-- Your goal --
Of the lines listed below, return exactly those that run from the line containing "Informationen zu Ihren" through the line containing "und Verwalten von", both included.

-- Records supplied --
━━━━━━━━━━━━━━━━━━━━

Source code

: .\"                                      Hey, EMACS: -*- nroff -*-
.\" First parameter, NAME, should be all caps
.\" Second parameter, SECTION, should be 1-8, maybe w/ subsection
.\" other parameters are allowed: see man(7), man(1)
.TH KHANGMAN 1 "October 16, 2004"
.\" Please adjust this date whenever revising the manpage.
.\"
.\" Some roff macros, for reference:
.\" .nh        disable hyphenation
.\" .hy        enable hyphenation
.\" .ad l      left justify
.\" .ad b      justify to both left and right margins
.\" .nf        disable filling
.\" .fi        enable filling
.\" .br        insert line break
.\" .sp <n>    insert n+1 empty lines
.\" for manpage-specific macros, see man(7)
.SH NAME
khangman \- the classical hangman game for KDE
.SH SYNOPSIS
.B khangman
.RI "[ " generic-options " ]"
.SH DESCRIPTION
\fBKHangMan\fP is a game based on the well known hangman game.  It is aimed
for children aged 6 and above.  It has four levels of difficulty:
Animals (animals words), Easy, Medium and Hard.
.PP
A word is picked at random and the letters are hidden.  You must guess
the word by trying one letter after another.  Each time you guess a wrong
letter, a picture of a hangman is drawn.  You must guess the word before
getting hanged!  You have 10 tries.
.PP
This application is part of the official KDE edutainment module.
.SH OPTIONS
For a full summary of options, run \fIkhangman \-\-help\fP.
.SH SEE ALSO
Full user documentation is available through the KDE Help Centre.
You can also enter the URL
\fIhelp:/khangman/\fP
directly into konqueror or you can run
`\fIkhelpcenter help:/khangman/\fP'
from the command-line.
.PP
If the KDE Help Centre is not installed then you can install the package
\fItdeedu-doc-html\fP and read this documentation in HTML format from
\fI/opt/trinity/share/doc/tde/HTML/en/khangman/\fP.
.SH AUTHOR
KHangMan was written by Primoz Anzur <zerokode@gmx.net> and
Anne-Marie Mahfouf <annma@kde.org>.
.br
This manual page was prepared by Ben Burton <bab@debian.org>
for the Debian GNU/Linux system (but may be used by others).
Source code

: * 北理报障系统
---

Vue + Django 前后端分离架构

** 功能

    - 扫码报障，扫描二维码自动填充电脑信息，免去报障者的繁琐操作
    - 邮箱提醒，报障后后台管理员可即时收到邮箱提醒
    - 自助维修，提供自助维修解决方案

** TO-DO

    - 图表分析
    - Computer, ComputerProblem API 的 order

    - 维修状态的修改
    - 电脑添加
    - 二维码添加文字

━━━━━━━━━━━━━━━━━━━━

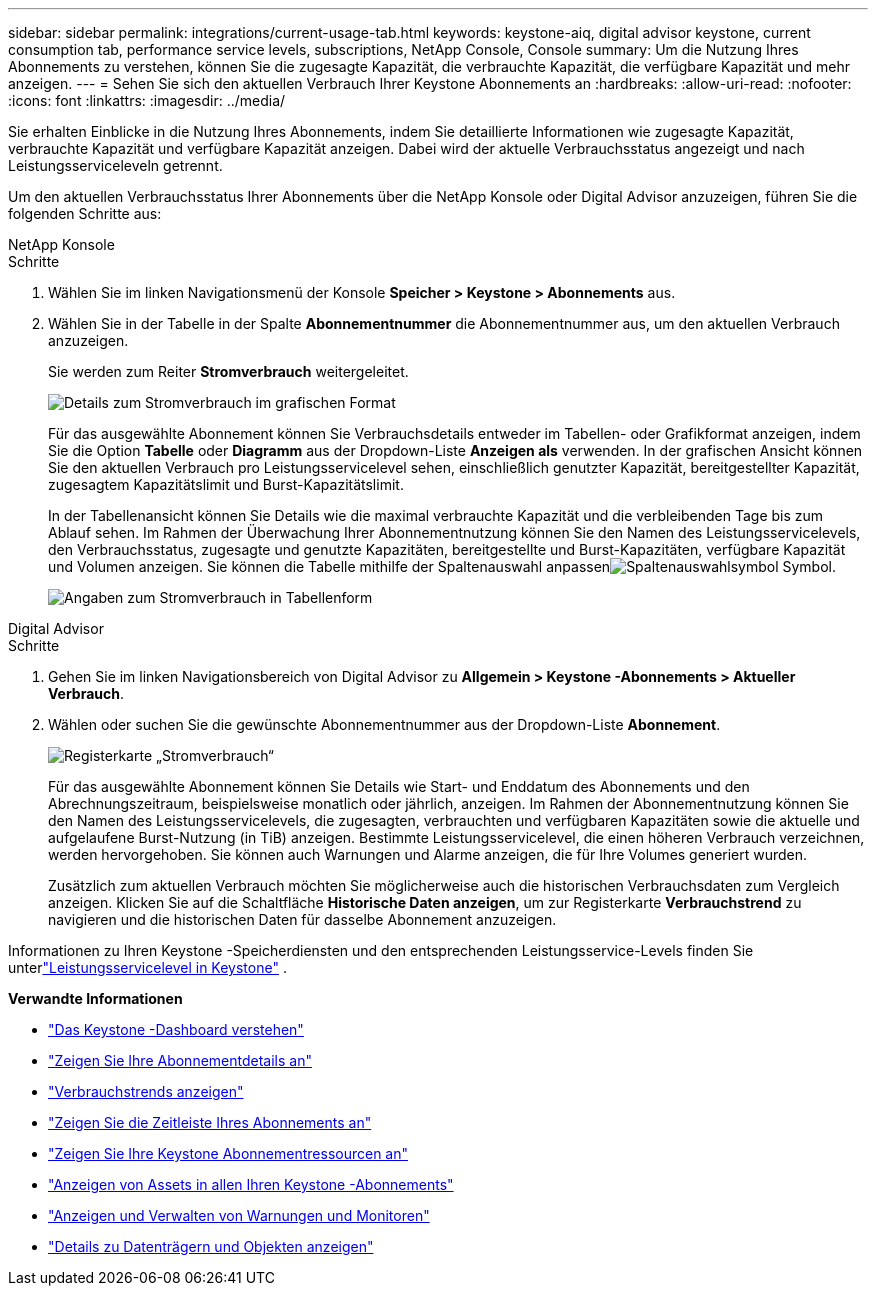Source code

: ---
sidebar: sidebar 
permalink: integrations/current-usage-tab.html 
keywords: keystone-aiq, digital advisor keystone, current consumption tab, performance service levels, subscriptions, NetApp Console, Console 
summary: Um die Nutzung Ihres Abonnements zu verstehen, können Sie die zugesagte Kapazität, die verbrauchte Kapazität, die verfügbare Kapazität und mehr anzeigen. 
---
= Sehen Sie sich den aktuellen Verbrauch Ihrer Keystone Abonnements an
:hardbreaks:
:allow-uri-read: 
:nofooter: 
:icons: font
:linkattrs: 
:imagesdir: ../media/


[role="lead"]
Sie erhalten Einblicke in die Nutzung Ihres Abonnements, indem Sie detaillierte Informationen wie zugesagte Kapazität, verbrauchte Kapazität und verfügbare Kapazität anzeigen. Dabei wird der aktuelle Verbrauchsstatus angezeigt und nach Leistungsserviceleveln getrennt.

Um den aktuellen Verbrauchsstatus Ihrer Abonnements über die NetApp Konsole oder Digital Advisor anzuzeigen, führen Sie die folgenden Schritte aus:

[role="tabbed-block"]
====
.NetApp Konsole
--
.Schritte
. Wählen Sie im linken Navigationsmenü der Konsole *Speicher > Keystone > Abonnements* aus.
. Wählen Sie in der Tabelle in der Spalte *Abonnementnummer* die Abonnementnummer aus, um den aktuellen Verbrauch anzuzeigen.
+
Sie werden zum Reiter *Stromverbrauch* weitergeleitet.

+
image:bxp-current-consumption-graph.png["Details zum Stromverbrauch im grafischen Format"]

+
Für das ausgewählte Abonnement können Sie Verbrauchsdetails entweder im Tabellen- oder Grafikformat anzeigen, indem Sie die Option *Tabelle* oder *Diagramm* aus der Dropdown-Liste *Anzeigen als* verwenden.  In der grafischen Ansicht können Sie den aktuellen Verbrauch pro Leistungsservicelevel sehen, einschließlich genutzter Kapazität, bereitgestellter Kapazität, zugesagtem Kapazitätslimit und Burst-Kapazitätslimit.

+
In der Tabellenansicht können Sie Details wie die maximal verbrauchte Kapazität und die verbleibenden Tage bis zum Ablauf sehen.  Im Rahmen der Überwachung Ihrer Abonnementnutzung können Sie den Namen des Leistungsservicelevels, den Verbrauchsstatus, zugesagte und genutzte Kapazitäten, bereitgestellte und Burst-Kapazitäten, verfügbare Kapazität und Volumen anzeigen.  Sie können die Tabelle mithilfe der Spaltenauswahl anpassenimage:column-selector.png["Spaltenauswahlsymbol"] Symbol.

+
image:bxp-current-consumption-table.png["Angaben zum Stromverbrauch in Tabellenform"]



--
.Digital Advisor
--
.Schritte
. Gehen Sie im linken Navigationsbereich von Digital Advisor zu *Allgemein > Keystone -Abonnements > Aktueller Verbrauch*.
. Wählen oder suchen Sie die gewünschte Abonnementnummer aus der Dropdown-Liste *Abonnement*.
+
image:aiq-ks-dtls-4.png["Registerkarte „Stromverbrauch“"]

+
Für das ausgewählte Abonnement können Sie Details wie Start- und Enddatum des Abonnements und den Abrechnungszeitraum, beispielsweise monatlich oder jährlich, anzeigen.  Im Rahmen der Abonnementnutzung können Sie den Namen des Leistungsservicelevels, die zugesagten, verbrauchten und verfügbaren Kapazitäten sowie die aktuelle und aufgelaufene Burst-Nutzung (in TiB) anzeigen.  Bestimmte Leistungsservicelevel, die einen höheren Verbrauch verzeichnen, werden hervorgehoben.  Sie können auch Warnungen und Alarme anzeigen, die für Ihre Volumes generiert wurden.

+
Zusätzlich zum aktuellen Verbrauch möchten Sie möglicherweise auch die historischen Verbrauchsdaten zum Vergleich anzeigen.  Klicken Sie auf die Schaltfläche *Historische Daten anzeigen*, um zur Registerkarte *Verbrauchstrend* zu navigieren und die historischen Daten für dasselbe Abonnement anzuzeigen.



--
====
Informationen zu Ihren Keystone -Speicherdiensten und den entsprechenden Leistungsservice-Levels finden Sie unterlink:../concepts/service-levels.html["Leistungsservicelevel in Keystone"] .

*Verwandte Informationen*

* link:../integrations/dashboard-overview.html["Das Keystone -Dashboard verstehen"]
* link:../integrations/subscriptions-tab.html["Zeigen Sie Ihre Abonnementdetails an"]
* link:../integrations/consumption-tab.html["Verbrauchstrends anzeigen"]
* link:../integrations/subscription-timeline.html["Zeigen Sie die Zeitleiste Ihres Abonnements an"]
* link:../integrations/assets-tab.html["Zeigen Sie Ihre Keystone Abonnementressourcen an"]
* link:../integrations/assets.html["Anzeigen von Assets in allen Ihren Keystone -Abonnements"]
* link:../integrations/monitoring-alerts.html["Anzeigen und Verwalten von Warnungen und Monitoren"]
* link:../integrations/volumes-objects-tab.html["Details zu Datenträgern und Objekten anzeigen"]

━━━━━━━━━━━━━━━━━━━━

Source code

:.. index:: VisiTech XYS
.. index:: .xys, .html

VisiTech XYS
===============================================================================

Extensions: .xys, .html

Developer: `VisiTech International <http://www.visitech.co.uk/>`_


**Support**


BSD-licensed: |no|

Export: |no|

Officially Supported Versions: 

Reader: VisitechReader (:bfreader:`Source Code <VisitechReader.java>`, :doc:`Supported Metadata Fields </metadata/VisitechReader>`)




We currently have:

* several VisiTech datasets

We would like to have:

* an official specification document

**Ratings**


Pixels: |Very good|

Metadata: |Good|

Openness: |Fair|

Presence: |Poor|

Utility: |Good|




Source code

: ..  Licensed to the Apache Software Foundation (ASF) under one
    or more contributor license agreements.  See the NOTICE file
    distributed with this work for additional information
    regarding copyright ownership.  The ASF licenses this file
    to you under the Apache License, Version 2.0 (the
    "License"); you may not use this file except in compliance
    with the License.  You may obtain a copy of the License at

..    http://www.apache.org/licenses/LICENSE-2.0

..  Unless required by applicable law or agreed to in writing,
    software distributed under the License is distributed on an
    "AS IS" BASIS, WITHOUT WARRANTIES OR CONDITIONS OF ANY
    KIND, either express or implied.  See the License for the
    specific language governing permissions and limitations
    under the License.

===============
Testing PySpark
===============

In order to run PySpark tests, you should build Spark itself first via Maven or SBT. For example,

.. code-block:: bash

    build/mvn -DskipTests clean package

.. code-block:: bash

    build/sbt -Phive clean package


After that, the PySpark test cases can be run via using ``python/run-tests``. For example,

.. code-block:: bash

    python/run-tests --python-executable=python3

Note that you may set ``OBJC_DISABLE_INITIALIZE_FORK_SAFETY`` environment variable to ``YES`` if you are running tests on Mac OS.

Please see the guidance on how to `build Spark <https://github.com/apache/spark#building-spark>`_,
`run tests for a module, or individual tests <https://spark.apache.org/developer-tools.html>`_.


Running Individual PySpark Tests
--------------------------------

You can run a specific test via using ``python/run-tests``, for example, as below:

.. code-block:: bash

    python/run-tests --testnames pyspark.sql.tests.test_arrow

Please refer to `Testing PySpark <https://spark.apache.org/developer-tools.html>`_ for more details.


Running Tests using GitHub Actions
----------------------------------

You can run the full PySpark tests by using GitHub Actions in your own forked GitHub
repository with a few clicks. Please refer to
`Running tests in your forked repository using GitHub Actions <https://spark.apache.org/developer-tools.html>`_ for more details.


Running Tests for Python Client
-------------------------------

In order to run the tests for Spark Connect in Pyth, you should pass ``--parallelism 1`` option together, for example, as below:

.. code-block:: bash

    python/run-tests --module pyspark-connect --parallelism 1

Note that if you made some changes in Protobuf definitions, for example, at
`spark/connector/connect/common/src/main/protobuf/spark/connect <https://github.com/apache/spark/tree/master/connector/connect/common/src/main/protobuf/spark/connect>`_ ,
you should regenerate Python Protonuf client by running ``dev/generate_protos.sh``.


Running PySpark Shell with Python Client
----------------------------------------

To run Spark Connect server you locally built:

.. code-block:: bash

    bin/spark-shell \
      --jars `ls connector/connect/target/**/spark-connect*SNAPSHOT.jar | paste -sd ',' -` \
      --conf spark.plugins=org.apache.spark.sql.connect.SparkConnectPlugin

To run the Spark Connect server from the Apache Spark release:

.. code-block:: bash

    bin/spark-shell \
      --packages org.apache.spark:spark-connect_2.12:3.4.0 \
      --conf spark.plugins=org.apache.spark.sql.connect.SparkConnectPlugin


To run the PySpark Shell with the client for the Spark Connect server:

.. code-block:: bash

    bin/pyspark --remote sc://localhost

━━━━━━━━━━━━━━━━━━━━

-- Result of the exercise --
Informationen zu Ihren Keystone -Speicherdiensten und den entsprechenden Leistungsservice-Levels finden Sie unterlink:../concepts/service-levels.html["Leistungsservicelevel in Keystone"] .

*Verwandte Informationen*

* link:../integrations/dashboard-overview.html["Das Keystone -Dashboard verstehen"]
* link:../integrations/subscriptions-tab.html["Zeigen Sie Ihre Abonnementdetails an"]
* link:../integrations/consumption-tab.html["Verbrauchstrends anzeigen"]
* link:../integrations/subscription-timeline.html["Zeigen Sie die Zeitleiste Ihres Abonnements an"]
* link:../integrations/assets-tab.html["Zeigen Sie Ihre Keystone Abonnementressourcen an"]
* link:../integrations/assets.html["Anzeigen von Assets in allen Ihren Keystone -Abonnements"]
* link:../integrations/monitoring-alerts.html["Anzeigen und Verwalten von Warnungen und Monitoren"]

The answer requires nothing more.